- _Problem requirements_
Set down all of the entries word for word, omitting the images they contain.

- _Records from a data collection_

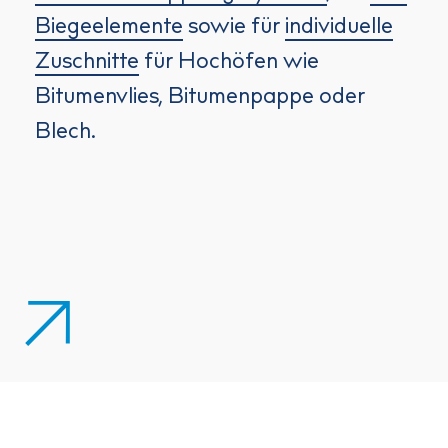
Biegeelemente
sowie für
individuelle
Zuschnitte
für Hochöfen wie
Bitumenvlies, Bitumenpappe oder
Blech.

- _Exercise output_
Biegeelemente
sowie für
individuelle
Zuschnitte
für Hochöfen wie
Bitumenvlies, Bitumenpappe oder
Blech.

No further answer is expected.